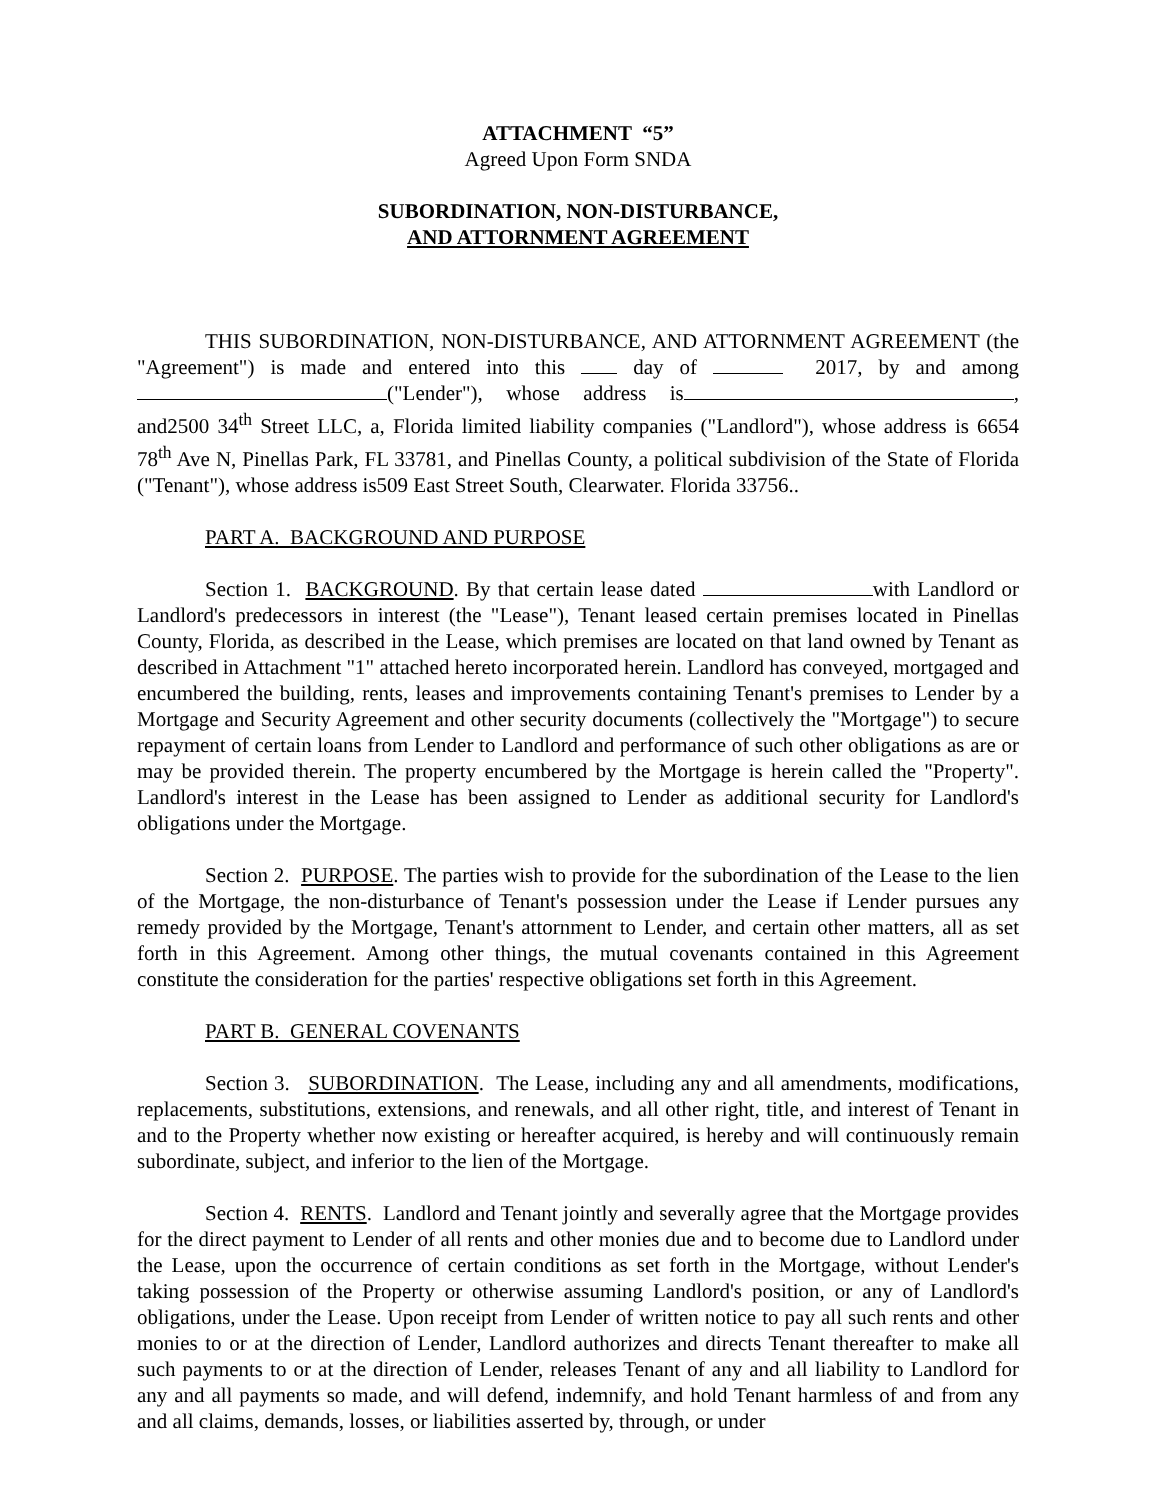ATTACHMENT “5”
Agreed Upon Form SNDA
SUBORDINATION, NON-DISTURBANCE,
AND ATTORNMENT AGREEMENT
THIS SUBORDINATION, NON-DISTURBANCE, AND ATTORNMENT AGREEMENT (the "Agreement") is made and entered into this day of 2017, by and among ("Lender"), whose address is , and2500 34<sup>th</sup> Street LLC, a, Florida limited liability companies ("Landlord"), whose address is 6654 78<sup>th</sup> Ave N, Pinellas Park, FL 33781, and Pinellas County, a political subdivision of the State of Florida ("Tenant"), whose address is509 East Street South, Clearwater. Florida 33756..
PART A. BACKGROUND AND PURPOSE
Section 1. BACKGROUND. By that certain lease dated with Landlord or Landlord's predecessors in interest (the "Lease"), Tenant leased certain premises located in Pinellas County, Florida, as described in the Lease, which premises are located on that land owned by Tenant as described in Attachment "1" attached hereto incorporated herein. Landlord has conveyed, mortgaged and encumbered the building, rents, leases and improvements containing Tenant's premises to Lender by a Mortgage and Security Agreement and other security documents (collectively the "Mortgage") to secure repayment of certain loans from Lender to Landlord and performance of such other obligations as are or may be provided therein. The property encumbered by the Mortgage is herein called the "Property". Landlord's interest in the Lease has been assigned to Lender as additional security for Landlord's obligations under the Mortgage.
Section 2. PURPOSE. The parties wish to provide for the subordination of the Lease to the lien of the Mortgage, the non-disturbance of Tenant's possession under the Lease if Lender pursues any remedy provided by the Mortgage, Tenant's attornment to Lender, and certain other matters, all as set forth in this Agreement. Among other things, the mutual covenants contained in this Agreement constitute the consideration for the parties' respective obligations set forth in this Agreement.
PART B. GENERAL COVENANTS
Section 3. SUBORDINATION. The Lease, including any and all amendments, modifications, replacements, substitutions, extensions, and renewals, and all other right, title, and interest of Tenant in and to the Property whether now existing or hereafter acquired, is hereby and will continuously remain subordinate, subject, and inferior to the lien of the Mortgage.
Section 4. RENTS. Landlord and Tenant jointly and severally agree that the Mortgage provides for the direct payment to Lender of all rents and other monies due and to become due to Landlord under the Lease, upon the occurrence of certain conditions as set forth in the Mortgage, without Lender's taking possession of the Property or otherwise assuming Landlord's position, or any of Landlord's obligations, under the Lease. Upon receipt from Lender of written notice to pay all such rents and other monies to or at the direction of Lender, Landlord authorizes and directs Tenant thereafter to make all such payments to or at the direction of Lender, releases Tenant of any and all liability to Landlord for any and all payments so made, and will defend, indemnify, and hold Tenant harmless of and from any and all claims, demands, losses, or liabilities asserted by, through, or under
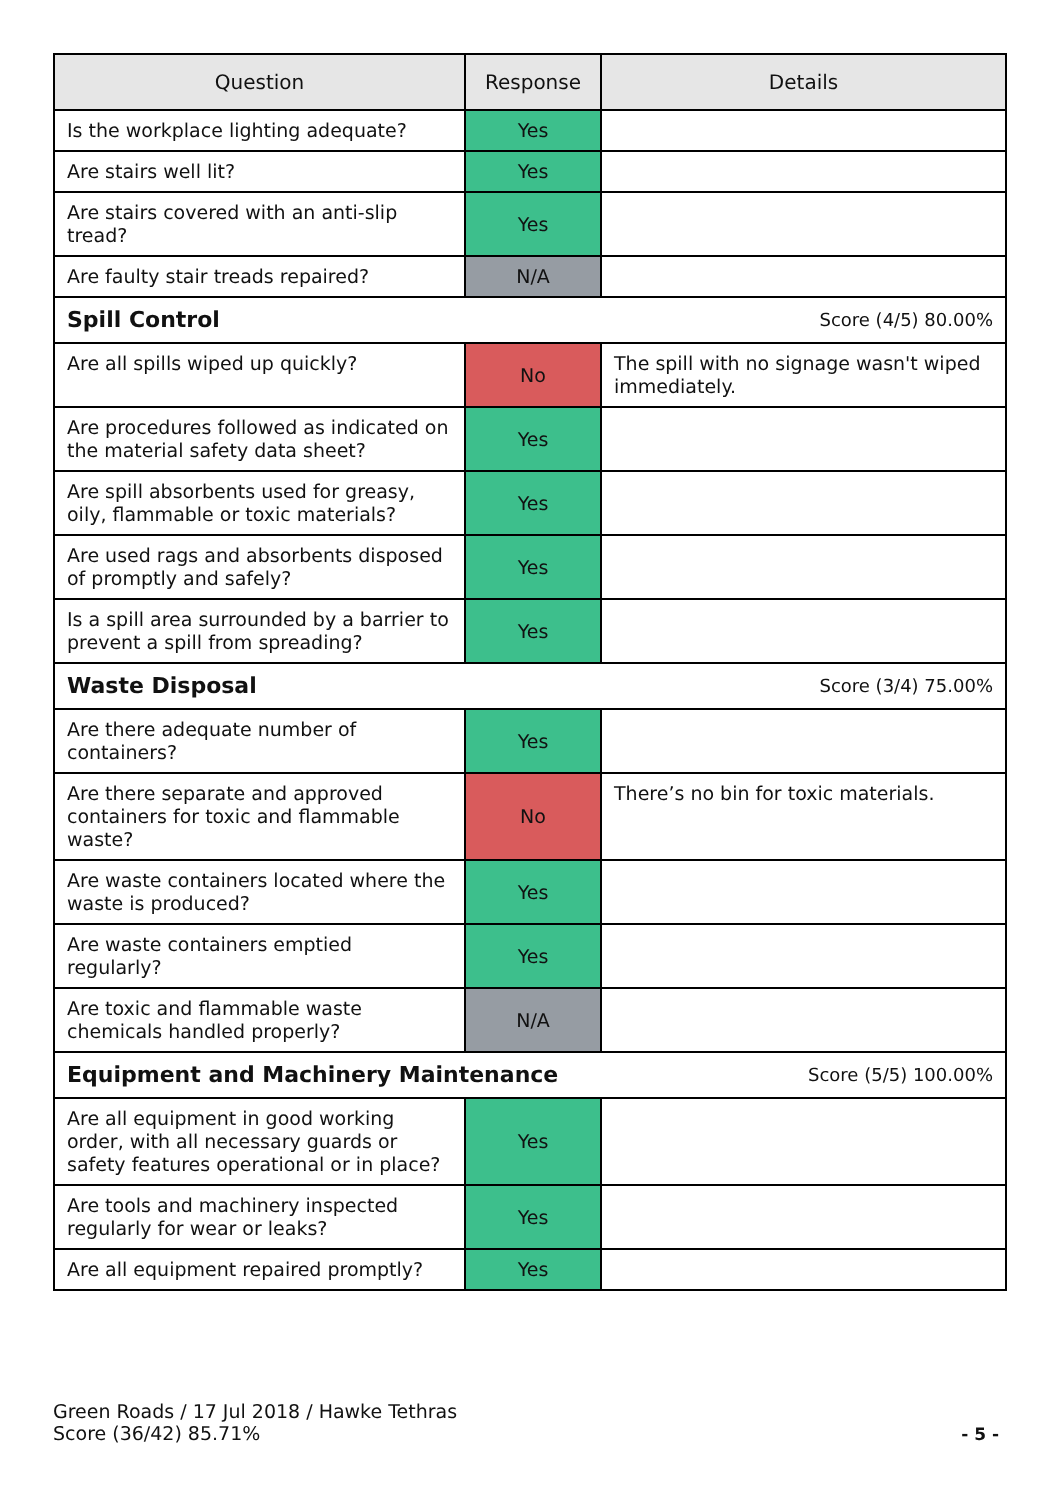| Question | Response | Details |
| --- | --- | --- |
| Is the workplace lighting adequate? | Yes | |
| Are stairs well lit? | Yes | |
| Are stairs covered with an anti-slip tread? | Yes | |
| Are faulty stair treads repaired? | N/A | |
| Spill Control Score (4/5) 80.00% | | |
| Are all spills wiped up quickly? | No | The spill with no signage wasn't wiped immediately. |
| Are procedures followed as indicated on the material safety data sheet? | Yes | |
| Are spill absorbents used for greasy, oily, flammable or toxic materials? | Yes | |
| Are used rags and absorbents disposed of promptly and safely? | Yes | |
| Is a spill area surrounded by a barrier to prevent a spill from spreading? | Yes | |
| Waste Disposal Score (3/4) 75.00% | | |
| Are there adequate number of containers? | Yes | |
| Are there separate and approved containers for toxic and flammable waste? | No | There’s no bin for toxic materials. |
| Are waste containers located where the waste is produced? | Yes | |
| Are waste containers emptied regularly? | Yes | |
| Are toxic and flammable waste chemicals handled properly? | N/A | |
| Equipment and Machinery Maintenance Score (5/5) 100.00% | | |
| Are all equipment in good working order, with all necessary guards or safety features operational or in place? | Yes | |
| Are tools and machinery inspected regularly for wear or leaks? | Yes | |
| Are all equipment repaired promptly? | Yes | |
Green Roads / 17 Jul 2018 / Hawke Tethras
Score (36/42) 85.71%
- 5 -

+ + + + +

## Prompt
Please reproduce the data above word for word, skipping all images.

## Answer below
ATTACHMENT “5”
Agreed Upon Form SNDA
SUBORDINATION, NON-DISTURBANCE,
AND ATTORNMENT AGREEMENT
THIS SUBORDINATION, NON-DISTURBANCE, AND ATTORNMENT AGREEMENT (the "Agreement") is made and entered into this day of 2017, by and among ("Lender"), whose address is , and2500 34<sup>th</sup> Street LLC, a, Florida limited liability companies ("Landlord"), whose address is 6654 78<sup>th</sup> Ave N, Pinellas Park, FL 33781, and Pinellas County, a political subdivision of the State of Florida ("Tenant"), whose address is509 East Street South, Clearwater. Florida 33756..
PART A. BACKGROUND AND PURPOSE
Section 1. BACKGROUND. By that certain lease dated with Landlord or Landlord's predecessors in interest (the "Lease"), Tenant leased certain premises located in Pinellas County, Florida, as described in the Lease, which premises are located on that land owned by Tenant as described in Attachment "1" attached hereto incorporated herein. Landlord has conveyed, mortgaged and encumbered the building, rents, leases and improvements containing Tenant's premises to Lender by a Mortgage and Security Agreement and other security documents (collectively the "Mortgage") to secure repayment of certain loans from Lender to Landlord and performance of such other obligations as are or may be provided therein. The property encumbered by the Mortgage is herein called the "Property". Landlord's interest in the Lease has been assigned to Lender as additional security for Landlord's obligations under the Mortgage.
Section 2. PURPOSE. The parties wish to provide for the subordination of the Lease to the lien of the Mortgage, the non-disturbance of Tenant's possession under the Lease if Lender pursues any remedy provided by the Mortgage, Tenant's attornment to Lender, and certain other matters, all as set forth in this Agreement. Among other things, the mutual covenants contained in this Agreement constitute the consideration for the parties' respective obligations set forth in this Agreement.
PART B. GENERAL COVENANTS
Section 3. SUBORDINATION. The Lease, including any and all amendments, modifications, replacements, substitutions, extensions, and renewals, and all other right, title, and interest of Tenant in and to the Property whether now existing or hereafter acquired, is hereby and will continuously remain subordinate, subject, and inferior to the lien of the Mortgage.
Section 4. RENTS. Landlord and Tenant jointly and severally agree that the Mortgage provides for the direct payment to Lender of all rents and other monies due and to become due to Landlord under the Lease, upon the occurrence of certain conditions as set forth in the Mortgage, without Lender's taking possession of the Property or otherwise assuming Landlord's position, or any of Landlord's obligations, under the Lease. Upon receipt from Lender of written notice to pay all such rents and other monies to or at the direction of Lender, Landlord authorizes and directs Tenant thereafter to make all such payments to or at the direction of Lender, releases Tenant of any and all liability to Landlord for any and all payments so made, and will defend, indemnify, and hold Tenant harmless of and from any and all claims, demands, losses, or liabilities asserted by, through, or under
| Question | Response | Details |
| --- | --- | --- |
| Is the workplace lighting adequate? | Yes | |
| Are stairs well lit? | Yes | |
| Are stairs covered with an anti-slip tread? | Yes | |
| Are faulty stair treads repaired? | N/A | |
| Spill Control Score (4/5) 80.00% | | |
| Are all spills wiped up quickly? | No | The spill with no signage wasn't wiped immediately. |
| Are procedures followed as indicated on the material safety data sheet? | Yes | |
| Are spill absorbents used for greasy, oily, flammable or toxic materials? | Yes | |
| Are used rags and absorbents disposed of promptly and safely? | Yes | |
| Is a spill area surrounded by a barrier to prevent a spill from spreading? | Yes | |
| Waste Disposal Score (3/4) 75.00% | | |
| Are there adequate number of containers? | Yes | |
| Are there separate and approved containers for toxic and flammable waste? | No | There’s no bin for toxic materials. |
| Are waste containers located where the waste is produced? | Yes | |
| Are waste containers emptied regularly? | Yes | |
| Are toxic and flammable waste chemicals handled properly? | N/A | |
| Equipment and Machinery Maintenance Score (5/5) 100.00% | | |
| Are all equipment in good working order, with all necessary guards or safety features operational or in place? | Yes | |
| Are tools and machinery inspected regularly for wear or leaks? | Yes | |
| Are all equipment repaired promptly? | Yes | |
Green Roads / 17 Jul 2018 / Hawke Tethras
Score (36/42) 85.71%
- 5 -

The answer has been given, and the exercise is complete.